Task description: Images are to be left out when the records below are printed word for word.

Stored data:
....................

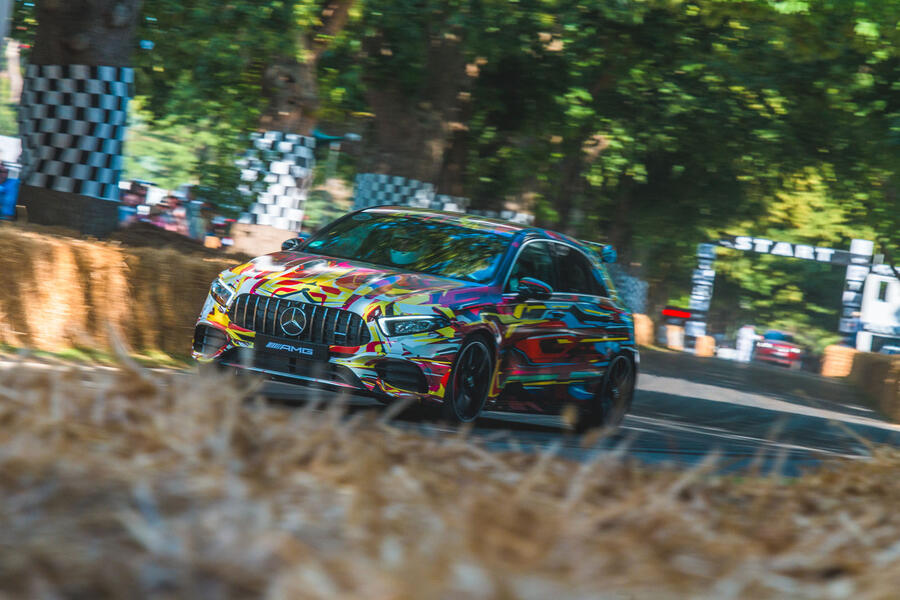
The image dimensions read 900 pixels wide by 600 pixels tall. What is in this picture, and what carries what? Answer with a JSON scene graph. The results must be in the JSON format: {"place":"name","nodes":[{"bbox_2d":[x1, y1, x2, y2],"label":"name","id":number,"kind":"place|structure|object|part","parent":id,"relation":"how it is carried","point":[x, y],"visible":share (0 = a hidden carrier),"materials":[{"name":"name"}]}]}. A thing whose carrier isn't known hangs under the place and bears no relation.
{"place":"outdoors","nodes":[
{"label":"outdoors","id":0,"kind":"place"},
{"bbox_2d":[0,343,190,369],"label":"grass verge","id":1,"kind":"structure","parent":0,"point":[69,352],"materials":[{"name":"green"}]},
{"bbox_2d":[0,223,233,356],"label":"hay bale","id":2,"kind":"object","parent":1,"relation":"on","point":[71,259],"visible":0.78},
{"bbox_2d":[229,344,899,479],"label":"road","id":3,"kind":"structure","parent":0,"point":[693,385],"materials":[{"name":"grey asphalt"}]},
{"bbox_2d":[186,205,638,432],"label":"car","id":4,"kind":"object","parent":3,"relation":"on","point":[534,238],"visible":0.92,"materials":[{"name":"metal"}]},
{"bbox_2d":[253,334,327,361],"label":"license plate","id":5,"kind":"object","parent":4,"relation":"attached to","point":[277,348],"visible":0.95,"materials":[{"name":"black"}]},
{"label":"mirror","id":6,"kind":"part","parent":4,"relation":"part of","materials":[{"name":"black mirror"}]},
{"label":"grille","id":7,"kind":"part","parent":4,"relation":"part of","materials":[{"name":"metal"}]},
{"bbox_2d":[384,228,424,268],"label":"person","id":8,"kind":"object","parent":4,"relation":"in","point":[398,256],"visible":0.28},
{"label":"windshield","id":9,"kind":"part","parent":4,"relation":"part of","materials":[{"name":"glass"}]},
{"label":"headlight","id":10,"kind":"part","parent":4,"relation":"part of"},
{"label":"wheel","id":11,"kind":"part","parent":4,"relation":"part of","materials":[{"name":"black rubber"}]},
{"label":"mirror","id":12,"kind":"part","parent":4,"relation":"part of","materials":[{"name":"black mirror"}]},
{"label":"windows","id":13,"kind":"part","parent":4,"relation":"part of","materials":[{"name":"black glass"}]},
{"label":"wheel","id":14,"kind":"part","parent":4,"relation":"part of","materials":[{"name":"black rubber"}]},
{"bbox_2d":[752,329,803,368],"label":"red car","id":15,"kind":"object","parent":3,"relation":"on","point":[767,345],"visible":0.8,"materials":[{"name":"red metal"}]},
{"label":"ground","id":16,"kind":"structure","parent":0},
{"bbox_2d":[0,162,19,220],"label":"person","id":17,"kind":"object","parent":16,"relation":"on","point":[13,182],"visible":0.73},
{"bbox_2d":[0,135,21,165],"label":"white vehicle","id":18,"kind":"object","parent":16,"relation":"on","point":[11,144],"visible":0.65,"materials":[{"name":"white"}]},
{"bbox_2d":[17,0,138,239],"label":"tree trunk","id":19,"kind":"object","parent":16,"relation":"on","point":[108,58],"visible":0.46,"materials":[{"name":"wood"}]},
{"bbox_2d":[18,64,131,198],"label":"checkered banner","id":20,"kind":"object","parent":19,"relation":"attached to","point":[94,146],"visible":0.76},
{"bbox_2d":[118,180,149,224],"label":"person","id":21,"kind":"object","parent":16,"relation":"on","point":[132,198],"visible":0.46},
{"bbox_2d":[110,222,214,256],"label":"dirt mound","id":22,"kind":"object","parent":16,"relation":"on","point":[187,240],"visible":0.43,"materials":[{"name":"brown"}]},
{"bbox_2d":[146,192,187,232],"label":"person","id":23,"kind":"object","parent":16,"relation":"on","point":[166,207],"visible":0.47},
{"bbox_2d":[180,185,206,240],"label":"person","id":24,"kind":"object","parent":16,"relation":"on","point":[194,205],"visible":0.53},
{"bbox_2d":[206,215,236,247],"label":"person","id":25,"kind":"object","parent":16,"relation":"on","point":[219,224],"visible":0.57},
{"bbox_2d":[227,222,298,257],"label":"hay bale","id":26,"kind":"object","parent":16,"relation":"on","point":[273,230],"visible":0.52,"materials":[{"name":"beige"}]},
{"bbox_2d":[231,0,354,256],"label":"tree","id":27,"kind":"object","parent":16,"relation":"on","point":[293,119],"visible":0.49,"materials":[{"name":"plant"}]},
{"bbox_2d":[238,130,312,229],"label":"checkered banner","id":28,"kind":"object","parent":27,"relation":"attached to","point":[277,170],"visible":0.71,"materials":[{"name":"white"}]},
{"bbox_2d":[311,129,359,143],"label":"umbrella","id":29,"kind":"object","parent":16,"relation":"on","point":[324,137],"visible":0.54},
{"bbox_2d":[349,1,484,206],"label":"tree","id":30,"kind":"object","parent":16,"relation":"on","point":[384,112],"visible":0.55,"materials":[{"name":"plant"}]},
{"bbox_2d":[351,173,461,211],"label":"checkered banner","id":31,"kind":"object","parent":30,"relation":"attached to","point":[361,188],"visible":0.35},
{"bbox_2d":[0,356,899,599],"label":"straw pile","id":32,"kind":"object","parent":16,"relation":"on","point":[64,394],"visible":0.94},
{"bbox_2d":[610,267,646,315],"label":"checkered banner","id":33,"kind":"object","parent":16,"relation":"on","point":[634,286],"visible":0.41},
{"bbox_2d":[632,313,654,346],"label":"hay bale","id":34,"kind":"object","parent":16,"relation":"on","point":[643,326],"visible":0.57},
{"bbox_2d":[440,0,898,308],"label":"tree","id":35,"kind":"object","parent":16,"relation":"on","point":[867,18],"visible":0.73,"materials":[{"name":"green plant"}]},
{"bbox_2d":[665,324,685,349],"label":"hay bale","id":36,"kind":"object","parent":16,"relation":"on","point":[675,334],"visible":0.92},
{"bbox_2d":[661,307,691,319],"label":"red light","id":37,"kind":"object","parent":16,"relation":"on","point":[684,315],"visible":0.73,"materials":[{"name":"red"}]},
{"bbox_2d":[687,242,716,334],"label":"pillar","id":38,"kind":"structure","parent":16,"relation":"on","point":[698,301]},
{"bbox_2d":[694,334,715,356],"label":"hay bale","id":39,"kind":"object","parent":16,"relation":"on","point":[700,341],"visible":0.88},
{"bbox_2d":[734,325,757,361],"label":"person","id":40,"kind":"object","parent":16,"relation":"on","point":[744,334],"visible":0.82},
{"bbox_2d":[690,234,875,351],"label":"arch","id":41,"kind":"structure","parent":16,"relation":"on","point":[707,306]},
{"bbox_2d":[719,235,860,265],"label":"banner","id":42,"kind":"object","parent":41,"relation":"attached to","point":[818,249],"visible":0.89,"materials":[{"name":"black fabric"}]},
{"bbox_2d":[820,343,856,376],"label":"hay bale","id":43,"kind":"object","parent":16,"relation":"on","point":[833,362],"visible":0.77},
{"bbox_2d":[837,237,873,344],"label":"pillar","id":44,"kind":"structure","parent":16,"relation":"on","point":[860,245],"materials":[{"name":"white"}]},
{"bbox_2d":[844,351,899,422],"label":"hay bale","id":45,"kind":"object","parent":16,"relation":"on","point":[885,369],"visible":0.95,"materials":[{"name":"brown"}]},
{"bbox_2d":[854,263,899,354],"label":"white truck","id":46,"kind":"object","parent":16,"relation":"on","point":[865,303],"visible":0.64,"materials":[{"name":"white"}]},
{"bbox_2d":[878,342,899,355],"label":"parked car","id":47,"kind":"object","parent":16,"relation":"on","point":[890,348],"visible":0.25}
]}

....................

Your solution:
The image dimensions read 900 pixels wide by 600 pixels tall. What is in this picture, and what carries what? Answer with a JSON scene graph. The results must be in the JSON format: {"place":"name","nodes":[{"bbox_2d":[x1, y1, x2, y2],"label":"name","id":number,"kind":"place|structure|object|part","parent":id,"relation":"how it is carried","point":[x, y],"visible":share (0 = a hidden carrier),"materials":[{"name":"name"}]}]}. A thing whose carrier isn't known hangs under the place and bears no relation.
{"place":"outdoors","nodes":[
{"label":"outdoors","id":0,"kind":"place"},
{"bbox_2d":[0,343,190,369],"label":"grass verge","id":1,"kind":"structure","parent":0,"point":[69,352],"materials":[{"name":"green"}]},
{"bbox_2d":[0,223,233,356],"label":"hay bale","id":2,"kind":"object","parent":1,"relation":"on","point":[71,259],"visible":0.78},
{"bbox_2d":[229,344,899,479],"label":"road","id":3,"kind":"structure","parent":0,"point":[693,385],"materials":[{"name":"grey asphalt"}]},
{"bbox_2d":[186,205,638,432],"label":"car","id":4,"kind":"object","parent":3,"relation":"on","point":[534,238],"visible":0.92,"materials":[{"name":"metal"}]},
{"bbox_2d":[253,334,327,361],"label":"license plate","id":5,"kind":"object","parent":4,"relation":"attached to","point":[277,348],"visible":0.95,"materials":[{"name":"black"}]},
{"label":"mirror","id":6,"kind":"part","parent":4,"relation":"part of","materials":[{"name":"black mirror"}]},
{"label":"grille","id":7,"kind":"part","parent":4,"relation":"part of","materials":[{"name":"metal"}]},
{"bbox_2d":[384,228,424,268],"label":"person","id":8,"kind":"object","parent":4,"relation":"in","point":[398,256],"visible":0.28},
{"label":"windshield","id":9,"kind":"part","parent":4,"relation":"part of","materials":[{"name":"glass"}]},
{"label":"headlight","id":10,"kind":"part","parent":4,"relation":"part of"},
{"label":"wheel","id":11,"kind":"part","parent":4,"relation":"part of","materials":[{"name":"black rubber"}]},
{"label":"mirror","id":12,"kind":"part","parent":4,"relation":"part of","materials":[{"name":"black mirror"}]},
{"label":"windows","id":13,"kind":"part","parent":4,"relation":"part of","materials":[{"name":"black glass"}]},
{"label":"wheel","id":14,"kind":"part","parent":4,"relation":"part of","materials":[{"name":"black rubber"}]},
{"bbox_2d":[752,329,803,368],"label":"red car","id":15,"kind":"object","parent":3,"relation":"on","point":[767,345],"visible":0.8,"materials":[{"name":"red metal"}]},
{"label":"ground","id":16,"kind":"structure","parent":0},
{"bbox_2d":[0,162,19,220],"label":"person","id":17,"kind":"object","parent":16,"relation":"on","point":[13,182],"visible":0.73},
{"bbox_2d":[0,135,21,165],"label":"white vehicle","id":18,"kind":"object","parent":16,"relation":"on","point":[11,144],"visible":0.65,"materials":[{"name":"white"}]},
{"bbox_2d":[17,0,138,239],"label":"tree trunk","id":19,"kind":"object","parent":16,"relation":"on","point":[108,58],"visible":0.46,"materials":[{"name":"wood"}]},
{"bbox_2d":[18,64,131,198],"label":"checkered banner","id":20,"kind":"object","parent":19,"relation":"attached to","point":[94,146],"visible":0.76},
{"bbox_2d":[118,180,149,224],"label":"person","id":21,"kind":"object","parent":16,"relation":"on","point":[132,198],"visible":0.46},
{"bbox_2d":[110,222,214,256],"label":"dirt mound","id":22,"kind":"object","parent":16,"relation":"on","point":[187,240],"visible":0.43,"materials":[{"name":"brown"}]},
{"bbox_2d":[146,192,187,232],"label":"person","id":23,"kind":"object","parent":16,"relation":"on","point":[166,207],"visible":0.47},
{"bbox_2d":[180,185,206,240],"label":"person","id":24,"kind":"object","parent":16,"relation":"on","point":[194,205],"visible":0.53},
{"bbox_2d":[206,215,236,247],"label":"person","id":25,"kind":"object","parent":16,"relation":"on","point":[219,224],"visible":0.57},
{"bbox_2d":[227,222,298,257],"label":"hay bale","id":26,"kind":"object","parent":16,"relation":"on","point":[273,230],"visible":0.52,"materials":[{"name":"beige"}]},
{"bbox_2d":[231,0,354,256],"label":"tree","id":27,"kind":"object","parent":16,"relation":"on","point":[293,119],"visible":0.49,"materials":[{"name":"plant"}]},
{"bbox_2d":[238,130,312,229],"label":"checkered banner","id":28,"kind":"object","parent":27,"relation":"attached to","point":[277,170],"visible":0.71,"materials":[{"name":"white"}]},
{"bbox_2d":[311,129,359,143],"label":"umbrella","id":29,"kind":"object","parent":16,"relation":"on","point":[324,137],"visible":0.54},
{"bbox_2d":[349,1,484,206],"label":"tree","id":30,"kind":"object","parent":16,"relation":"on","point":[384,112],"visible":0.55,"materials":[{"name":"plant"}]},
{"bbox_2d":[351,173,461,211],"label":"checkered banner","id":31,"kind":"object","parent":30,"relation":"attached to","point":[361,188],"visible":0.35},
{"bbox_2d":[0,356,899,599],"label":"straw pile","id":32,"kind":"object","parent":16,"relation":"on","point":[64,394],"visible":0.94},
{"bbox_2d":[610,267,646,315],"label":"checkered banner","id":33,"kind":"object","parent":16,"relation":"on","point":[634,286],"visible":0.41},
{"bbox_2d":[632,313,654,346],"label":"hay bale","id":34,"kind":"object","parent":16,"relation":"on","point":[643,326],"visible":0.57},
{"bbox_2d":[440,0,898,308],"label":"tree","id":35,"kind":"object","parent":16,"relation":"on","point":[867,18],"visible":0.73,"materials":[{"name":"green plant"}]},
{"bbox_2d":[665,324,685,349],"label":"hay bale","id":36,"kind":"object","parent":16,"relation":"on","point":[675,334],"visible":0.92},
{"bbox_2d":[661,307,691,319],"label":"red light","id":37,"kind":"object","parent":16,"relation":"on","point":[684,315],"visible":0.73,"materials":[{"name":"red"}]},
{"bbox_2d":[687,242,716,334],"label":"pillar","id":38,"kind":"structure","parent":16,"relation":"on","point":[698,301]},
{"bbox_2d":[694,334,715,356],"label":"hay bale","id":39,"kind":"object","parent":16,"relation":"on","point":[700,341],"visible":0.88},
{"bbox_2d":[734,325,757,361],"label":"person","id":40,"kind":"object","parent":16,"relation":"on","point":[744,334],"visible":0.82},
{"bbox_2d":[690,234,875,351],"label":"arch","id":41,"kind":"structure","parent":16,"relation":"on","point":[707,306]},
{"bbox_2d":[719,235,860,265],"label":"banner","id":42,"kind":"object","parent":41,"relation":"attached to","point":[818,249],"visible":0.89,"materials":[{"name":"black fabric"}]},
{"bbox_2d":[820,343,856,376],"label":"hay bale","id":43,"kind":"object","parent":16,"relation":"on","point":[833,362],"visible":0.77},
{"bbox_2d":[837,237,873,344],"label":"pillar","id":44,"kind":"structure","parent":16,"relation":"on","point":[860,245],"materials":[{"name":"white"}]},
{"bbox_2d":[844,351,899,422],"label":"hay bale","id":45,"kind":"object","parent":16,"relation":"on","point":[885,369],"visible":0.95,"materials":[{"name":"brown"}]},
{"bbox_2d":[854,263,899,354],"label":"white truck","id":46,"kind":"object","parent":16,"relation":"on","point":[865,303],"visible":0.64,"materials":[{"name":"white"}]},
{"bbox_2d":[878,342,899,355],"label":"parked car","id":47,"kind":"object","parent":16,"relation":"on","point":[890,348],"visible":0.25}
]}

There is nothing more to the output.